• [TEXT PASSAGE]
==================================================
Personal information
- Full name: Matthew Mahoney
- Date of birth: April 17, 1995 (age 30)
- Place of birth: Buffalo, New York, United States
- Height: 5 ft 11 in (1.80 m)
- Position: Defender

Team information
- Current team: Colorado Springs Switchbacks
- Number: 5

Youth career
- 2008–2011: New York Red Bulls

College career
- Years: Team / Apps / (Gls)
- 2013–2016: Temple Owls / 78 / (5)

Senior career*
- Years: Team / Apps / (Gls)
- 2014–2016: Jersey Express / 36 / (1)
- 2017–2018: Bethlehem Steel / 42 / (2)
- 2019–2020: Sacramento Republic / 32 / (2)
- 2021–: Colorado Springs Switchbacks / 148 / (8)

= Matt Mahoney (soccer) =

American soccer player (born 1995)

Matthew Mahoney (born April 17, 1995) is an American professional soccer player who currently plays in the USL Championship for Colorado Springs Switchbacks.

== Career ==
=== Youth and college ===
Mahoney attended Roy C. Ketcham High School in Wappingers Falls, New York. Mahoney played four years of college soccer at Temple University between 2013 and 2016, where he made 78 appearances, scoring five goals and tallying three assists.

Mahoney also played with Premier Development League side Jersey Express during his time at college.

=== Professional ===
Mahoney signed with United Soccer League side Bethlehem Steel on March 3, 2017. He made his professional debut on May 13, 2017, as a late substitute during a 1–0 win over Toronto FC II.
==================================================
• [REQUIRED TASKS]
• A. Copy out the passage of the Matt Mahoney profile from "Team information" to "Owls / 78 / (5)".
• B. Using the Matt Mahoney profile, answer yes or no to each statement below and quote the words that decide it.
(i) Mahoney was born in Buffalo, New York.
(ii) Mahoney started the match in which he made his professional debut.
(iii) Mahoney scored five goals during his college career at Temple University.
• C. Answer these questions from the Matt Mahoney profile.
(i) Which high school did Mahoney attend?
(ii) What number does Mahoney wear for his current team?
(iii) On what date did Mahoney sign with Bethlehem Steel?

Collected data
==================================================
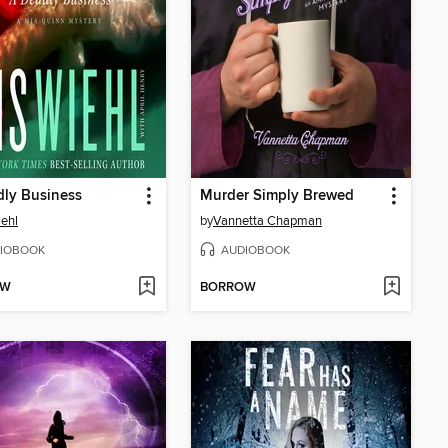
ly Business
Murder Simply Brewed
iehl
by
Vannetta Chapman
IOBOOK
AUDIOBOOK
OW
BORROW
==================================================
• [RESPONSES BY ITEM NUMBER]
• A.
Team information
- Current team: Colorado Springs Switchbacks
- Number: 5

Youth career
- 2008–2011: New York Red Bulls

College career
- Years: Team / Apps / (Gls)
- 2013–2016: Temple Owls / 78 / (5)

• B.
(i) Yes: "Place of birth: Buffalo, New York, United States"
(ii) No: "as a late substitute during a 1–0 win over Toronto FC II"
(iii) Yes: "where he made 78 appearances, scoring five goals and tallying three assists"

• C.
(i) Roy C. Ketcham High School
(ii) 5
(iii) March 3, 2017